↓↓↓

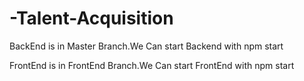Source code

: # -Talent-Acquisition

BackEnd is in Master Branch.We Can start Backend with npm start

FrontEnd is in FrontEnd Branch.We Can start FrontEnd with npm start
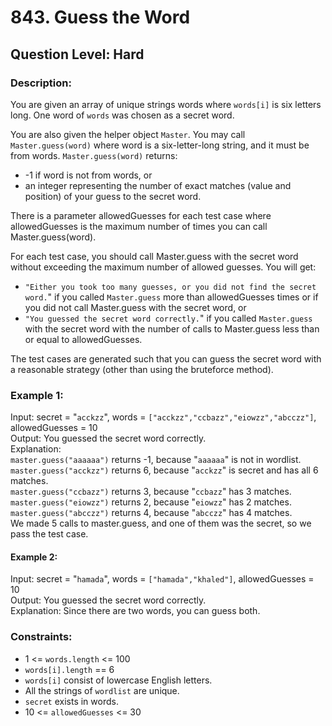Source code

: # 843. Guess the Word
## Question Level: Hard
### Description:
You are given an array of unique strings words where `words[i]` is six letters long. One word of `words` was chosen as a secret word.

You are also given the helper object `Master`. You may call `Master.guess(word)` where word is a six-letter-long string, and it must be from words. `Master.guess(word)` returns:
- -1 if word is not from words, or
- an integer representing the number of exact matches (value and position) of your guess to the secret word.

There is a parameter allowedGuesses for each test case where allowedGuesses is the maximum number of times you can call Master.guess(word).

For each test case, you should call Master.guess with the secret word without exceeding the maximum number of allowed guesses. You will get:
- `"Either you took too many guesses, or you did not find the secret word.`" if you called `Master.guess` more than allowedGuesses times or if you did not call Master.guess with the secret word, or
- `"You guessed the secret word correctly.`" if you called `Master.guess` with the secret word with the number of calls to Master.guess less than or equal to allowedGuesses.

The test cases are generated such that you can guess the secret word with a reasonable strategy (other than using the bruteforce method).

### Example 1:

Input: secret = "`acckzz`", words = `["acckzz","ccbazz","eiowzz","abcczz"]`, allowedGuesses = 10  
Output: You guessed the secret word correctly.  
Explanation:  
`master.guess("aaaaaa")` returns -1, because "`aaaaaa`" is not in wordlist.  
`master.guess("acckzz")` returns 6, because "`acckzz`" is secret and has all 6 matches.  
`master.guess("ccbazz")` returns 3, because "`ccbazz`" has 3 matches.  
`master.guess("eiowzz")` returns 2, because "`eiowzz`" has 2 matches.  
`master.guess("abcczz")` returns 4, because "`abcczz`" has 4 matches.  
We made 5 calls to master.guess, and one of them was the secret, so we pass the test case.  
#### Example 2:

Input: secret = "`hamada`", words = `["hamada","khaled"]`, allowedGuesses = 10  
Output: You guessed the secret word correctly.  
Explanation: Since there are two words, you can guess both.  

### Constraints:

- 1 <= `words.length` <= 100
- `words[i].length` == 6
- `words[i]` consist of lowercase English letters.
- All the strings of `wordlist` are unique.
- `secret` exists in words.
- 10 <= `allowedGuesses` <= 30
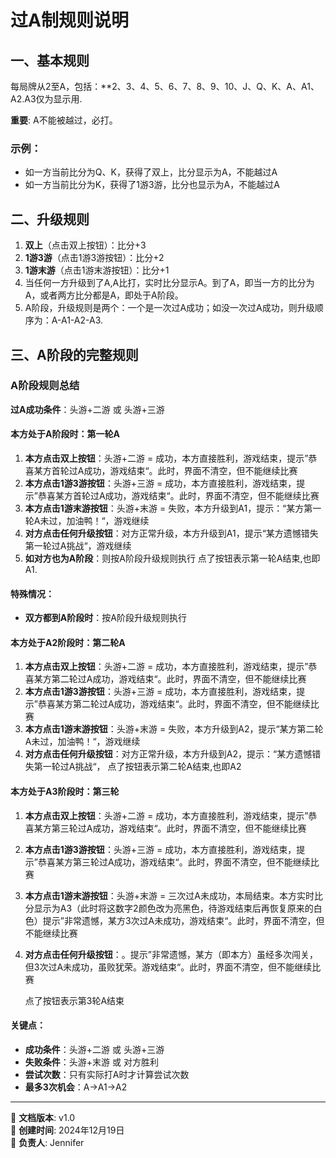 # 过A制规则说明

## 一、基本规则

每局牌从2至A，包括：**2、3、4、5、6、7、8、9、10、J、Q、K、A、A1、A2.A3仅为显示用.

**重要**: A不能被越过，必打。

### 示例：
- 如一方当前比分为Q、K，获得了双上，比分显示为A，不能越过A
- 如一方当前比分为K，获得了1游3游，比分也显示为A，不能越过A

## 二、升级规则

1. **双上**（点击双上按钮）：比分+3
2. **1游3游**（点击1游3游按钮）：比分+2  
3. **1游末游**（点击1游末游按钮）：比分+1
4. 当任何一方升级到了A,A比打，实时比分显示A。到了A，即当一方的比分为A，或者两方比分都是A，即处于A阶段。
5. A阶段，升级规则是两个：一个是一次过A成功；如没一次过A成功，则升级顺序为：A-A1-A2-A3.

## 三、A阶段的完整规则

### A阶段规则总结
  **过A成功条件**：头游+二游 或 头游+三游

#### 本方处于A阶段时：第一轮A
1. **本方点击双上按钮**：头游+二游 = 成功，本方直接胜利，游戏结束，提示”恭喜某方首轮过A成功，游戏结束“。此时，界面不清空，但不能继续比赛
2. **本方点击1游3游按钮**：头游+三游 = 成功，本方直接胜利，游戏结束，提示”恭喜某方首轮过A成功，游戏结束“。此时，界面不清空，但不能继续比赛
3. **本方点击1游末游按钮**：头游+末游 = 失败，本方升级到A1，提示：“某方第一轮A未过，加油鸭！“，游戏继续
4. **对方点击任何升级按钮**：对方正常升级，本方升级到A1，提示“某方遗憾错失第一轮过A挑战“，游戏继续
5. **如对方也为A阶段**：则按A阶段升级规则执行
   点了按钮表示第一轮A结束,也即A1.

#### 特殊情况：
- **双方都到A阶段时**：按A阶段升级规则执行

#### 本方处于A2阶段时：第二轮A
1. **本方点击双上按钮**：头游+二游 = 成功，本方直接胜利，游戏结束，提示”恭喜某方第二轮过A成功，游戏结束“。此时，界面不清空，但不能继续比赛
2. **本方点击1游3游按钮**：头游+三游 = 成功，本方直接胜利，游戏结束，提示”恭喜某方第二轮过A成功，游戏结束“。此时，界面不清空，但不能继续比赛
3. **本方点击1游末游按钮**：头游+末游 = 失败，本方升级到A2，提示“某方第二轮A未过，加油鸭！“，游戏继续
4. **对方点击任何升级按钮**：对方正常升级，本方升级到A2，提示：“某方遗憾错失第一轮过A挑战“，
   点了按钮表示第二轮A结束,也即A2


#### 本方处于A3阶段时：第三轮
1. **本方点击双上按钮**：头游+二游 = 成功，本方直接胜利，游戏结束，提示”恭喜某方第三轮过A成功，游戏结束“。此时，界面不清空，但不能继续比赛
2. **本方点击1游3游按钮**：头游+三游 = 成功，本方直接胜利，游戏结束，提示”恭喜某方第三轮过A成功，游戏结束“。此时，界面不清空，但不能继续比赛
3. **本方点击1游末游按钮**：头游+末游 = 三次过A未成功，本局结束。本方实时比分显示为A3（此时将这数字2颜色改为亮黑色，待游戏结束后再恢复原来的白色）提示”非常遗憾，某方3次过A未成功，游戏结束“。此时，界面不清空，但不能继续比赛
4. **对方点击任何升级按钮**：。提示”非常遗憾，某方（即本方）虽经多次闯关，但3次过A未成功，虽败犹荣。游戏结束“。此时，界面不清空，但不能继续比赛

    点了按钮表示第3轮A结束

#### 关键点：
- **成功条件**：头游+二游 或 头游+三游
- **失败条件**：头游+末游 或 对方胜利
- **尝试次数**：只有实际打A时才计算尝试次数
- **最多3次机会**：A→A1→A2






---

📝 **文档版本**: v1.0  
📅 **创建时间**: 2024年12月19日  
👤 **负责人**: Jennifer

↑↑↑

Activity:
Reproduce the listing above word for word, character for character, and leave out the pictures.

Reply to the exercise:
Source code

: # -Talent-Acquisition

BackEnd is in Master Branch.We Can start Backend with npm start

FrontEnd is in FrontEnd Branch.We Can start FrontEnd with npm start
Source code

: # 843. Guess the Word
## Question Level: Hard
### Description:
You are given an array of unique strings words where `words[i]` is six letters long. One word of `words` was chosen as a secret word.

You are also given the helper object `Master`. You may call `Master.guess(word)` where word is a six-letter-long string, and it must be from words. `Master.guess(word)` returns:
- -1 if word is not from words, or
- an integer representing the number of exact matches (value and position) of your guess to the secret word.

There is a parameter allowedGuesses for each test case where allowedGuesses is the maximum number of times you can call Master.guess(word).

For each test case, you should call Master.guess with the secret word without exceeding the maximum number of allowed guesses. You will get:
- `"Either you took too many guesses, or you did not find the secret word.`" if you called `Master.guess` more than allowedGuesses times or if you did not call Master.guess with the secret word, or
- `"You guessed the secret word correctly.`" if you called `Master.guess` with the secret word with the number of calls to Master.guess less than or equal to allowedGuesses.

The test cases are generated such that you can guess the secret word with a reasonable strategy (other than using the bruteforce method).

### Example 1:

Input: secret = "`acckzz`", words = `["acckzz","ccbazz","eiowzz","abcczz"]`, allowedGuesses = 10  
Output: You guessed the secret word correctly.  
Explanation:  
`master.guess("aaaaaa")` returns -1, because "`aaaaaa`" is not in wordlist.  
`master.guess("acckzz")` returns 6, because "`acckzz`" is secret and has all 6 matches.  
`master.guess("ccbazz")` returns 3, because "`ccbazz`" has 3 matches.  
`master.guess("eiowzz")` returns 2, because "`eiowzz`" has 2 matches.  
`master.guess("abcczz")` returns 4, because "`abcczz`" has 4 matches.  
We made 5 calls to master.guess, and one of them was the secret, so we pass the test case.  
#### Example 2:

Input: secret = "`hamada`", words = `["hamada","khaled"]`, allowedGuesses = 10  
Output: You guessed the secret word correctly.  
Explanation: Since there are two words, you can guess both.  

### Constraints:

- 1 <= `words.length` <= 100
- `words[i].length` == 6
- `words[i]` consist of lowercase English letters.
- All the strings of `wordlist` are unique.
- `secret` exists in words.
- 10 <= `allowedGuesses` <= 30
 # 过A制规则说明

## 一、基本规则

每局牌从2至A，包括：**2、3、4、5、6、7、8、9、10、J、Q、K、A、A1、A2.A3仅为显示用.

**重要**: A不能被越过，必打。

### 示例：
- 如一方当前比分为Q、K，获得了双上，比分显示为A，不能越过A
- 如一方当前比分为K，获得了1游3游，比分也显示为A，不能越过A

## 二、升级规则

1. **双上**（点击双上按钮）：比分+3
2. **1游3游**（点击1游3游按钮）：比分+2  
3. **1游末游**（点击1游末游按钮）：比分+1
4. 当任何一方升级到了A,A比打，实时比分显示A。到了A，即当一方的比分为A，或者两方比分都是A，即处于A阶段。
5. A阶段，升级规则是两个：一个是一次过A成功；如没一次过A成功，则升级顺序为：A-A1-A2-A3.

## 三、A阶段的完整规则

### A阶段规则总结
  **过A成功条件**：头游+二游 或 头游+三游

#### 本方处于A阶段时：第一轮A
1. **本方点击双上按钮**：头游+二游 = 成功，本方直接胜利，游戏结束，提示”恭喜某方首轮过A成功，游戏结束“。此时，界面不清空，但不能继续比赛
2. **本方点击1游3游按钮**：头游+三游 = 成功，本方直接胜利，游戏结束，提示”恭喜某方首轮过A成功，游戏结束“。此时，界面不清空，但不能继续比赛
3. **本方点击1游末游按钮**：头游+末游 = 失败，本方升级到A1，提示：“某方第一轮A未过，加油鸭！“，游戏继续
4. **对方点击任何升级按钮**：对方正常升级，本方升级到A1，提示“某方遗憾错失第一轮过A挑战“，游戏继续
5. **如对方也为A阶段**：则按A阶段升级规则执行
   点了按钮表示第一轮A结束,也即A1.

#### 特殊情况：
- **双方都到A阶段时**：按A阶段升级规则执行

#### 本方处于A2阶段时：第二轮A
1. **本方点击双上按钮**：头游+二游 = 成功，本方直接胜利，游戏结束，提示”恭喜某方第二轮过A成功，游戏结束“。此时，界面不清空，但不能继续比赛
2. **本方点击1游3游按钮**：头游+三游 = 成功，本方直接胜利，游戏结束，提示”恭喜某方第二轮过A成功，游戏结束“。此时，界面不清空，但不能继续比赛
3. **本方点击1游末游按钮**：头游+末游 = 失败，本方升级到A2，提示“某方第二轮A未过，加油鸭！“，游戏继续
4. **对方点击任何升级按钮**：对方正常升级，本方升级到A2，提示：“某方遗憾错失第一轮过A挑战“，
   点了按钮表示第二轮A结束,也即A2


#### 本方处于A3阶段时：第三轮
1. **本方点击双上按钮**：头游+二游 = 成功，本方直接胜利，游戏结束，提示”恭喜某方第三轮过A成功，游戏结束“。此时，界面不清空，但不能继续比赛
2. **本方点击1游3游按钮**：头游+三游 = 成功，本方直接胜利，游戏结束，提示”恭喜某方第三轮过A成功，游戏结束“。此时，界面不清空，但不能继续比赛
3. **本方点击1游末游按钮**：头游+末游 = 三次过A未成功，本局结束。本方实时比分显示为A3（此时将这数字2颜色改为亮黑色，待游戏结束后再恢复原来的白色）提示”非常遗憾，某方3次过A未成功，游戏结束“。此时，界面不清空，但不能继续比赛
4. **对方点击任何升级按钮**：。提示”非常遗憾，某方（即本方）虽经多次闯关，但3次过A未成功，虽败犹荣。游戏结束“。此时，界面不清空，但不能继续比赛

    点了按钮表示第3轮A结束

#### 关键点：
- **成功条件**：头游+二游 或 头游+三游
- **失败条件**：头游+末游 或 对方胜利
- **尝试次数**：只有实际打A时才计算尝试次数
- **最多3次机会**：A→A1→A2






---

📝 **文档版本**: v1.0  
📅 **创建时间**: 2024年12月19日  
👤 **负责人**: Jennifer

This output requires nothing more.